TASK TO CARRY OUT: Can you extract every line of text from each entry below, reproducing it word for word and leaving the pictures out?

(Stored records)
..........

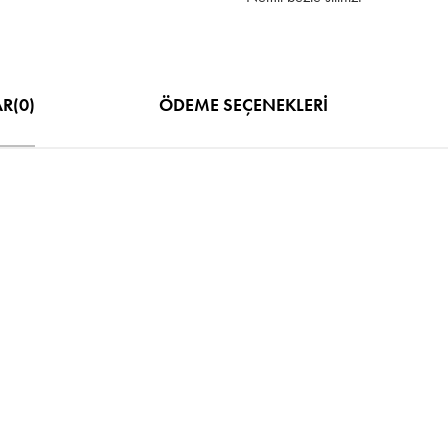
MENŞEİ
Üretim Yeri: Türkiye
AR
(0)
ÖDEME SEÇENEKLERI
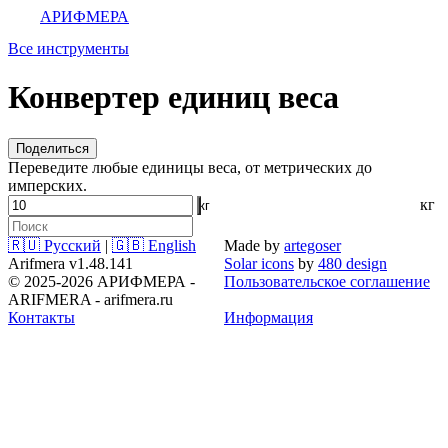
АРИФМЕРА
Все инструменты
Конвертер единиц веса
Поделиться
Переведите любые единицы веса, от метрических до
имперских.
кг
🇷🇺 Русский
|
🇬🇧 English
Made by
artegoser
Arifmera v1.48.141
Solar icons
by
480 design
© 2025-2026 АРИФМЕРА -
Пользовательское соглашение
ARIFMERA - arifmera.ru
Контакты
Информация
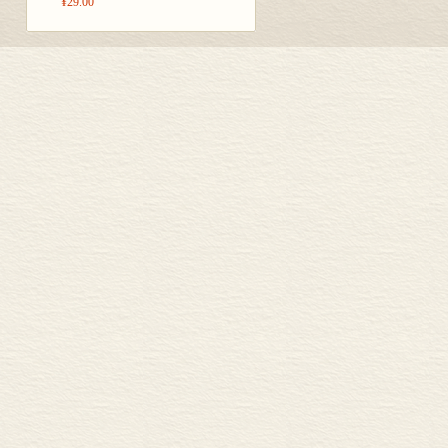
¥29.00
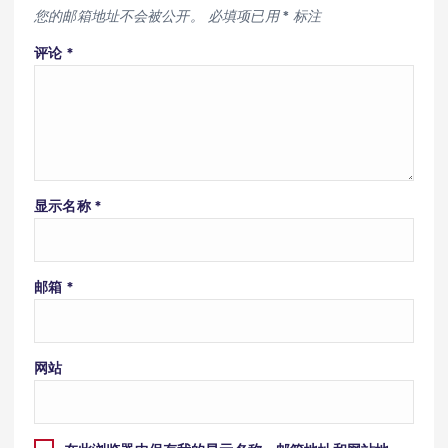
您的邮箱地址不会被公开。
必填项已用
*
标注
评论
*
显示名称
*
邮箱
*
网站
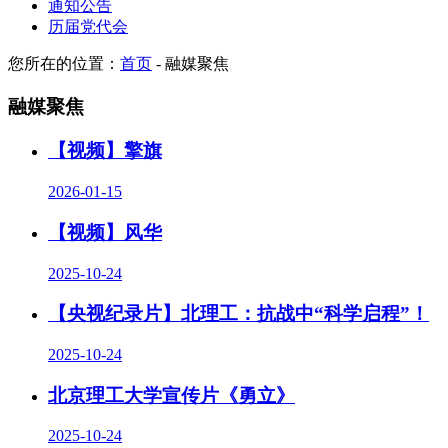
通知公告
历届党代会
您所在的位置：
首页
-
融媒聚焦
融媒聚焦
【视频】擎旗
2026-01-15
【视频】风华
2025-10-24
【央视纪录片】北理工：抗战中“科学启程”！
2025-10-24
北京理工大学宣传片《勇立》
2025-10-24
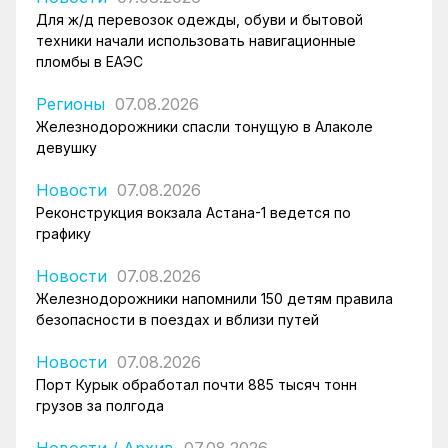
Для ж/д перевозок одежды, обуви и бытовой
техники начали использовать навигационные
пломбы в ЕАЭС
Регионы
07.08.2026
Железнодорожники спасли тонущую в Алаколе
девушку
Новости
07.08.2026
Реконструкция вокзала Астана-1 ведется по
графику
Новости
07.08.2026
Железнодорожники напомнили 150 детям правила
безопасности в поездах и вблизи путей
Новости
07.08.2026
Порт Курык обработал почти 885 тысяч тонн
грузов за полгода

..........

ANSWER SPACE:
MENŞEİ
Üretim Yeri: Türkiye
AR
(0)
ÖDEME SEÇENEKLERI
АРИФМЕРА
Все инструменты
Конвертер единиц веса
Поделиться
Переведите любые единицы веса, от метрических до
имперских.
кг
🇷🇺 Русский
|
🇬🇧 English
Made by
artegoser
Arifmera v1.48.141
Solar icons
by
480 design
© 2025-2026 АРИФМЕРА -
Пользовательское соглашение
ARIFMERA - arifmera.ru
Контакты
Информация
¥29.00
您的邮箱地址不会被公开。
必填项已用
*
标注
评论
*
显示名称
*
邮箱
*
网站
通知公告
历届党代会
您所在的位置：
首页
-
融媒聚焦
融媒聚焦
【视频】擎旗
2026-01-15
【视频】风华
2025-10-24
【央视纪录片】北理工：抗战中“科学启程”！
2025-10-24
北京理工大学宣传片《勇立》
2025-10-24
Для ж/д перевозок одежды, обуви и бытовой
техники начали использовать навигационные
пломбы в ЕАЭС
Регионы
07.08.2026
Железнодорожники спасли тонущую в Алаколе
девушку
Новости
07.08.2026
Реконструкция вокзала Астана-1 ведется по
графику
Новости
07.08.2026
Железнодорожники напомнили 150 детям правила
безопасности в поездах и вблизи путей
Новости
07.08.2026
Порт Курык обработал почти 885 тысяч тонн
грузов за полгода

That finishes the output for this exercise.